From the first line to the last, copy the data exactly and drop the pictures.

==== Raw data ====

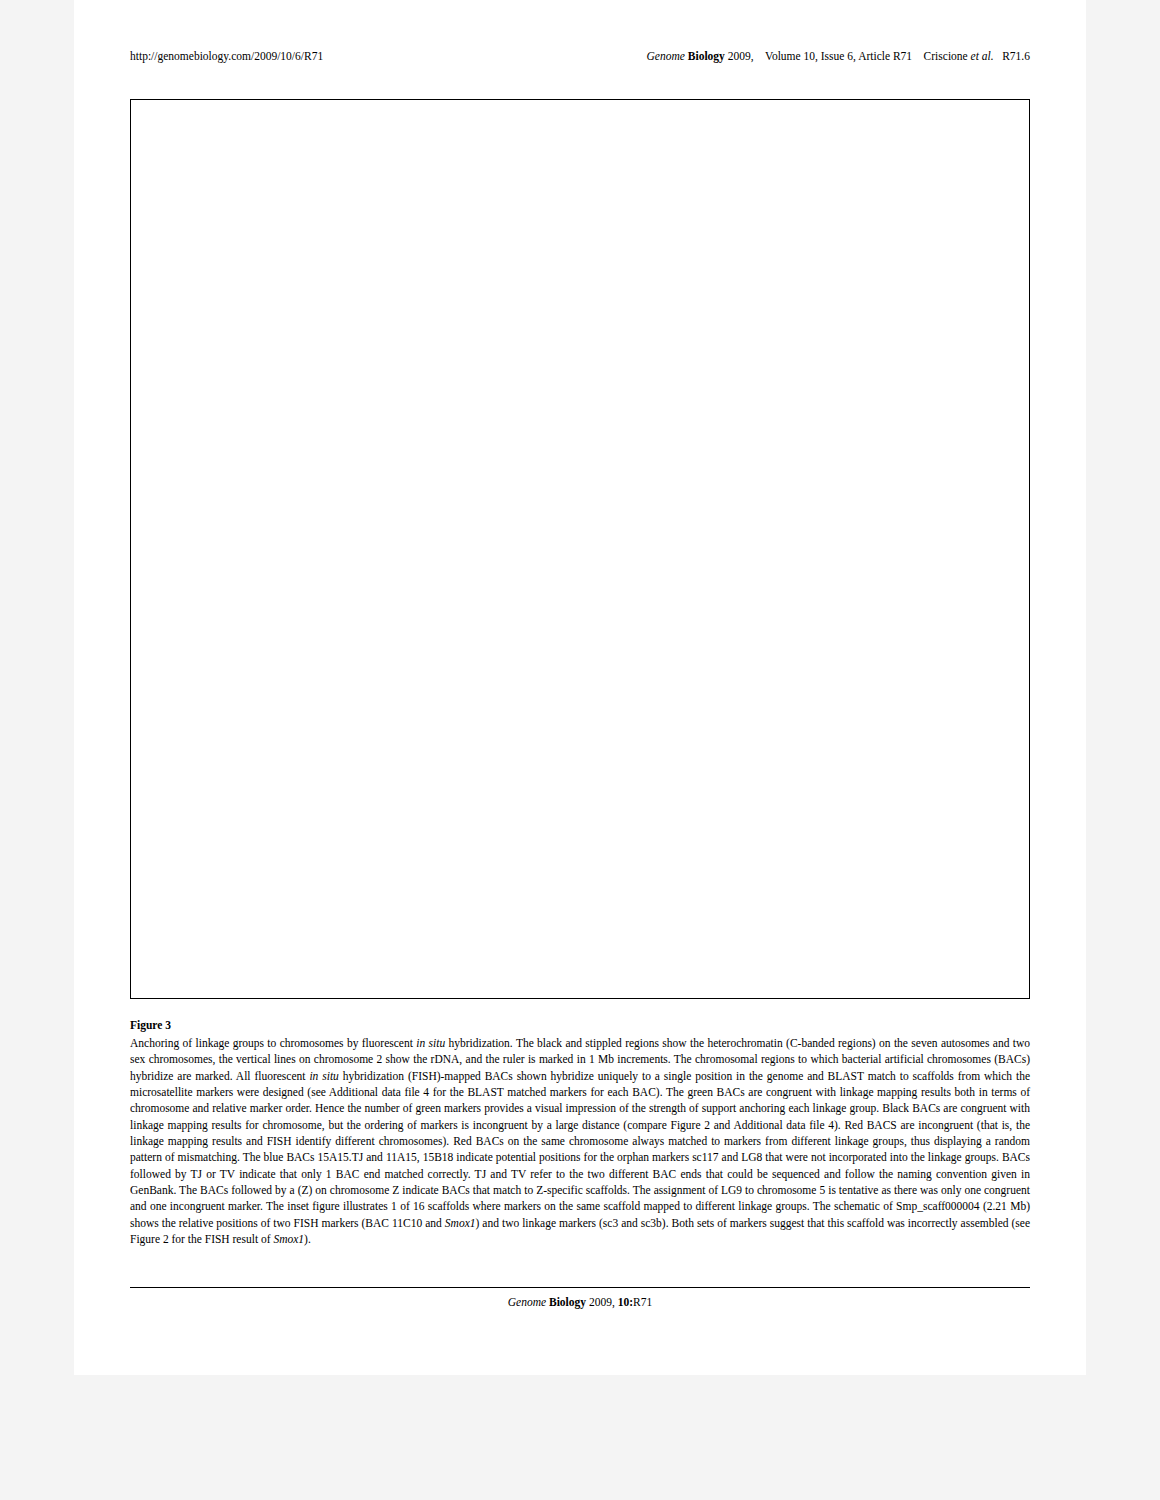http://genomebiology.com/2009/10/6/R71
Genome Biology 2009, Volume 10, Issue 6, Article R71 Criscione et al. R71.6
Figure 3 Anchoring of linkage groups to chromosomes by fluorescent in situ hybridization. The black and stippled regions show the heterochromatin (C-banded regions) on the seven autosomes and two sex chromosomes, the vertical lines on chromosome 2 show the rDNA, and the ruler is marked in 1 Mb increments. The chromosomal regions to which bacterial artificial chromosomes (BACs) hybridize are marked. All fluorescent in situ hybridization (FISH)-mapped BACs shown hybridize uniquely to a single position in the genome and BLAST match to scaffolds from which the microsatellite markers were designed (see Additional data file 4 for the BLAST matched markers for each BAC). The green BACs are congruent with linkage mapping results both in terms of chromosome and relative marker order. Hence the number of green markers provides a visual impression of the strength of support anchoring each linkage group. Black BACs are congruent with linkage mapping results for chromosome, but the ordering of markers is incongruent by a large distance (compare Figure 2 and Additional data file 4). Red BACS are incongruent (that is, the linkage mapping results and FISH identify different chromosomes). Red BACs on the same chromosome always matched to markers from different linkage groups, thus displaying a random pattern of mismatching. The blue BACs 15A15.TJ and 11A15, 15B18 indicate potential positions for the orphan markers sc117 and LG8 that were not incorporated into the linkage groups. BACs followed by TJ or TV indicate that only 1 BAC end matched correctly. TJ and TV refer to the two different BAC ends that could be sequenced and follow the naming convention given in GenBank. The BACs followed by a (Z) on chromosome Z indicate BACs that match to Z-specific scaffolds. The assignment of LG9 to chromosome 5 is tentative as there was only one congruent and one incongruent marker. The inset figure illustrates 1 of 16 scaffolds where markers on the same scaffold mapped to different linkage groups. The schematic of Smp_scaff000004 (2.21 Mb) shows the relative positions of two FISH markers (BAC 11C10 and Smox1) and two linkage markers (sc3 and sc3b). Both sets of markers suggest that this scaffold was incorrectly assembled (see Figure 2 for the FISH result of Smox1).
Genome Biology 2009, 10: R71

====

• [Task response]:
http://genomebiology.com/2009/10/6/R71
Genome Biology 2009, Volume 10, Issue 6, Article R71 Criscione et al. R71.6
Figure 3 Anchoring of linkage groups to chromosomes by fluorescent in situ hybridization. The black and stippled regions show the heterochromatin (C-banded regions) on the seven autosomes and two sex chromosomes, the vertical lines on chromosome 2 show the rDNA, and the ruler is marked in 1 Mb increments. The chromosomal regions to which bacterial artificial chromosomes (BACs) hybridize are marked. All fluorescent in situ hybridization (FISH)-mapped BACs shown hybridize uniquely to a single position in the genome and BLAST match to scaffolds from which the microsatellite markers were designed (see Additional data file 4 for the BLAST matched markers for each BAC). The green BACs are congruent with linkage mapping results both in terms of chromosome and relative marker order. Hence the number of green markers provides a visual impression of the strength of support anchoring each linkage group. Black BACs are congruent with linkage mapping results for chromosome, but the ordering of markers is incongruent by a large distance (compare Figure 2 and Additional data file 4). Red BACS are incongruent (that is, the linkage mapping results and FISH identify different chromosomes). Red BACs on the same chromosome always matched to markers from different linkage groups, thus displaying a random pattern of mismatching. The blue BACs 15A15.TJ and 11A15, 15B18 indicate potential positions for the orphan markers sc117 and LG8 that were not incorporated into the linkage groups. BACs followed by TJ or TV indicate that only 1 BAC end matched correctly. TJ and TV refer to the two different BAC ends that could be sequenced and follow the naming convention given in GenBank. The BACs followed by a (Z) on chromosome Z indicate BACs that match to Z-specific scaffolds. The assignment of LG9 to chromosome 5 is tentative as there was only one congruent and one incongruent marker. The inset figure illustrates 1 of 16 scaffolds where markers on the same scaffold mapped to different linkage groups. The schematic of Smp_scaff000004 (2.21 Mb) shows the relative positions of two FISH markers (BAC 11C10 and Smox1) and two linkage markers (sc3 and sc3b). Both sets of markers suggest that this scaffold was incorrectly assembled (see Figure 2 for the FISH result of Smox1).
Genome Biology 2009, 10: R71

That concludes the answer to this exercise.